AI has time and again failed to live up to the promise that surrounds it, despite periods of significant scientific advances. Technological progress has however gathered pace especially in the past decade. Machine-learning algorithms have progressed, owing to the development of reinforcement-learning and deep learning techniques based on neural networks. Ranging from language translators to facial recognition and assistants like Alexa and Siri, AI now powers so many real-world apps that it's become commonplace. Businesses across industries are utilizing AI to power their operations increasingly, along with these consumer applications.

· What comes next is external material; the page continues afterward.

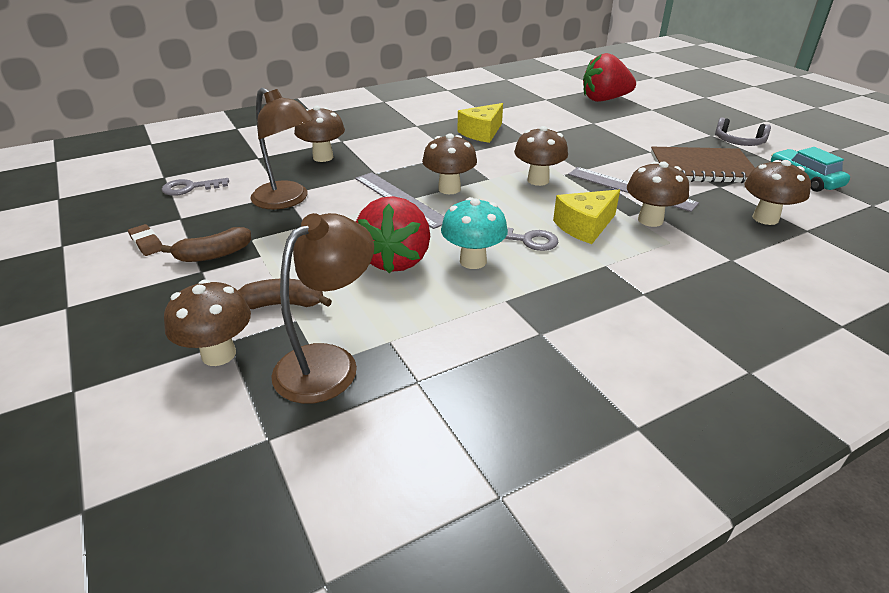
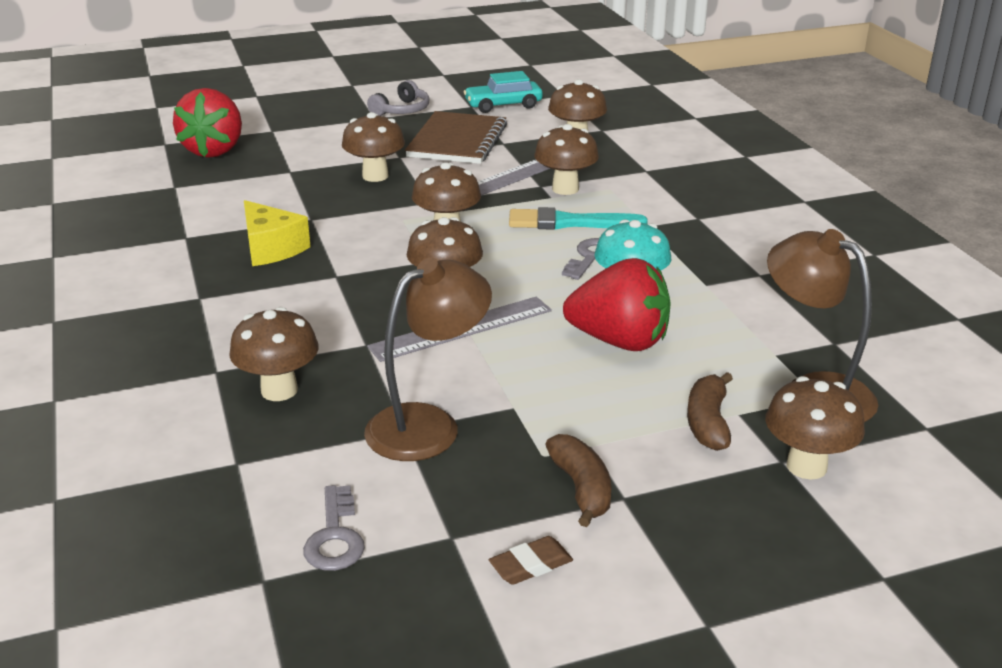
camera: 80 degrees left, 5 degrees down
(585, 226) = (569, 223): yellow cheese -> turquoise brush
(608, 147) = (375, 176): none -> brown mushroom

Various factors have contributed to the recent advancements in the field. Compared to even a decade ago, we have exponentially more computing capacity to train more complex and larger models. The humongous amounts of data being generated and available now to train AI algorithms is another key factor. Now despite these advancements, many issues remain that will require more breakthroughs to make more headway. Till now, most of the progress has been in what is referred to as "narrow AI." Here machine-learning techniques are being developed to solve very particular problems, for instance, in natural language processing. The harder problems come up when dealing with "artificial general intelligence," where the challenge is to build an AI that can work on general problems in much the same way that humans can. Most believe we're decades away from this becoming a commonplace reality.
So what sets apart a successful AI startup in today's landscape?
Have a measurable and clearly defined goal that results in business value. As a business owner, you should look at AI with the lens of business potential rather than merely automation for small gains. From a broad perspective, AI can support 3 critical business needs today: building insight from data analysis, automating industry processes and engaging with users and employees. Ambitious projects that cater to the utopia of tomorrow are less likely to succeed than humble projects that enhance the business processes of today.
Work on a long-term AI strategy. A well-thought-out AI strategy will serve as a roadmap for your company towards building value while creating defensible moats too. Then start small. Once your team begins to see the initial AI projects succeeding and build a deeper understanding of the technology themselves, you will be able to identify the places where AI can serve best and re-route resources to those areas.
Embrace responsible AI. Don't move too fast and "re-invent" things. The project has to be technically feasible. Too many businesses are still starting projects that are impossible to realize with today's AI tech. Before kickoff, ensuring trusted AI engineers do due diligence on a project increases your board's conviction in its feasibility.
Acknowledge the internal talent gap. Identify the gap between what you are working to accomplish and what you have the internal strength to achieve within the time frame. No business today has sufficient in-house AI talent. To gain that initial momentum faster, partner with an outsourced team with strong technical AI expertise. Much of the optimization and construction of deep neural networks remains an art demanding real expertise. With the rise of digital content fortunately such as massive open online courses or MOOCs like ebooks and Coursera, it is more cost-effective than ever to train employees in new skills like AI.
Set up a pilot project. It's time to start building and integrating once your business is ready from a tech and organizational standpoint. The most critical factors here are to start small, keep the project goals in view, and be aware of what you don't know and what you know about AI. Bring in outside experts to help where need be. Then bring internal and external people together in a small team. A tighter time frame will also keep people involved focused on clear goals. After the pilot is completed successfully, you will be able to ascertain what the long-term, more ambitious project will be and whether the value proposition makes sense for your company. It's also important to ensure that expertise from both sides—the people who know about the technology and the people who know about the business—comes together well on your pilot project team.
Fact is, most of the winners in this artificial intelligence tech gold rush are likely to be ones with scale. Google, Microsoft, Alibaba, and other technology giants are racing ahead. They house some of the best engineering and research talent, have access to some of the biggest datasets, built widely used products, and have deep pockets. For a startup to succeed in this highly competitive market, it will need to be supported by leading engineers with deep domain expertise and have access to quality and ideally unique datasets.